Yine Buldum Seni!

25 5 4
                                    

Uzunca bölüm sonra ilk defa burada iki ya da üç dakikanıza talibim.
O kadar yorgunumki.
İnanır mısınız kimse okuyamıyor belki bölümleri şuanda ama içimde öyle bir heyecan varki.
Nasıl desem?
İlk defa yazdığım bir kurgu bu kadar hoşuma gitti.
Elimde çok kurgu vardı taslakta o kadar tanırım bölümü olan hikayeler barındırıyorumki.
Bu biraz farklı.
Çünkü bu ilk sözüm.

Biraz çenem düştü yine tarih bırakabilir misiniz buralara?

17.12.2018

Karşımda hayatımın en zor zamanlarında yanımda olan hiç tanımadığım bir adam var.
Ve ellerinde en sevdiğim çiçekleri tutuyor.
Dayım olanları anlamak istercesine bir bana birde kapıda ellerinde çiçeklerle duran ismini bile bilmediğim birine bakıyordu.

Doktor, daha fazla oyalanmadan dayıma elini uzatarak;

"Merhaba ben Avukat Hanımın arkadaşıyım. Kendisini bugün hastanede gördüm arkasından seslendim ama beni duymadı. Bende gidip neden geldiğine baktım ciddi bir kırık travması var bende gelip ziyaret etmek istedim. Umarım rahatsız etmemişimdir."
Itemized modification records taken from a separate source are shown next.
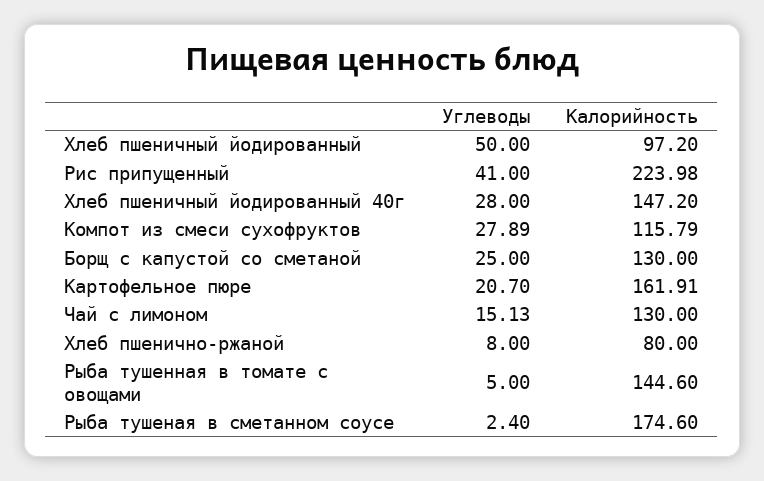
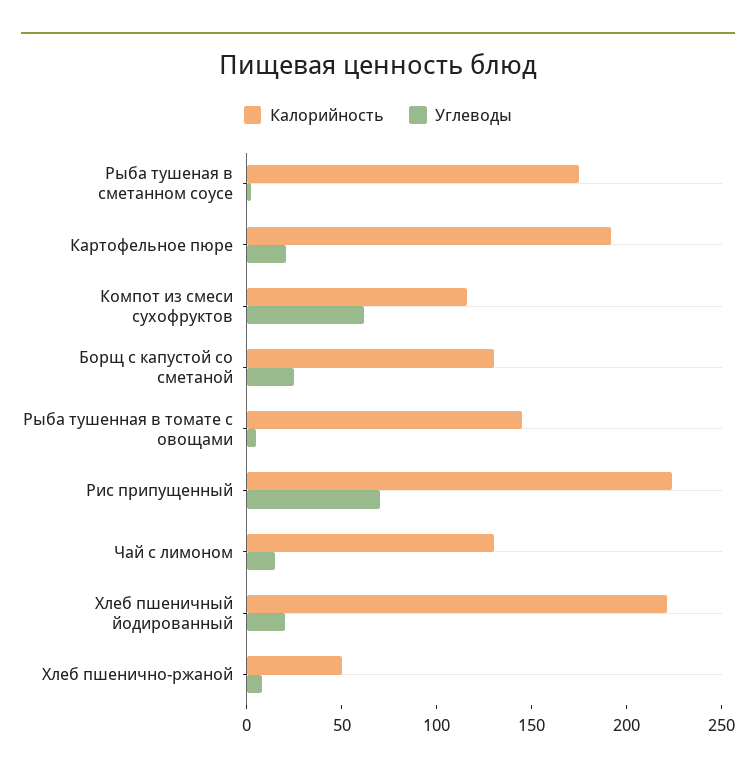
  {
    "Углеводы": {
-     "Хлеб пшеничный йодированный": 50,
+     "Хлеб пшеничный йодированный": 20,
-     "Рис припущенный": 41,
+     "Рис припущенный": 70,
-     "Хлеб пшеничный йодированный 40г": 28,
-     "Компот из смеси сухофруктов": 27.89,
+     "Компот из смеси сухофруктов": 60,
      "Борщ с капустой со сметаной": 25,
      "Картофельное пюре": 20.7,
      "Чай с лимоном": 15.13,
      "Хлеб пшенично-ржаной": 8,
      "Рыба тушенная в томате с овощами": 5,
      "Рыба тушеная в сметанном соусе": 2.4
    },
    "Калорийность": {
-     "Хлеб пшеничный йодированный": 97.2,
+     "Хлеб пшеничный йодированный": 220,
      "Рис припущенный": 223.98,
-     "Хлеб пшеничный йодированный 40г": 147.2,
      "Компот из смеси сухофруктов": 115.79,
      "Борщ с капустой со сметаной": 130,
-     "Картофельное пюре": 161.91,
+     "Картофельное пюре": 190,
      "Чай с лимоном": 130,
-     "Хлеб пшенично-ржаной": 80,
+     "Хлеб пшенично-ржаной": 50,
      "Рыба тушенная в томате с овощами": 144.6,
      "Рыба тушеная в сметанном соусе": 174.6
    }
  }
Dayım aynı sevecenlikle elini uzatarak;

"Olur mu öyle şey ne rahatsızlığı. Misafirin rahatsızlığı olmaz bereketi olur. Ayakta kaldın buyur geç içeriye oğlum."

Dediğinde gülümseyerek içeriye girdi ve ayakkabılarını çıkararak hemen girişte yerde olan erkek terliğini giydi. Çiçekleri bana uzatarak;

"Geçmiş olsun. İyi misin?"

Dediğinde gülümsedim.

"Teşekkür ederim. Biraz ağrı yapıyor ama iyiyim. Düşünüp geldiğin için ve en sevdiğim çiçekleri getirdiğin için teşekkür ederim."

"Önemi yok sevmene sevindim."

Gülümsedim.
Kafamı önüme eğerek sağlam kolumla tuttuğum bir demet papatyayı kokladım.

"Kokusu harika. "

Dedim sevinçle.
Olumlu anlamda kafa salladığında dayımın öksürme sesi bölmüştü konuşmayı.

"Ayakta kaldınız salona geçelim."

Dediğinde yüzümün kaç ton kırmızıya çaldığı konusunda hiçbir fikrim yoktu.
Dayım ve doktor önde ben arkada salona doğru yol alıyorduk.
İki tekli koltuğun birine dayım birine doktor oturdu.

"Ne içersiniz?"

Dedim elimdeki çiçekleri masanın üzerine bırakırken.

"Ben, çay alırım eğer varsa."

Dedi doktor.
Olumlu anlamda kafamı salladım.
Mesafeli insanların kahvesini seçmemişti.
Dayım da çay istediğinde mutfağa geçtim.
Vildan, yaptığı yaptığı kurabiyeleri fırından çıkarıyordu.

"Mis gibi yahu. Misafir geldi kuzu çay hazır mı?"

Bir yandan kurabiyeleri tabağa dizerken diğer yandan da bana laf yetiştiriyordu Vildan.

"Kim geldi tanıdık birisi mi?"

Olumlu anlamda kafa sallayarak;

"Seni o gün oradan kurtarmama yardım eden kişi. Uçakta hayatımı kurtaran kişi. Hastanede görmüş adresi alıp ziyaret etmek istemiş."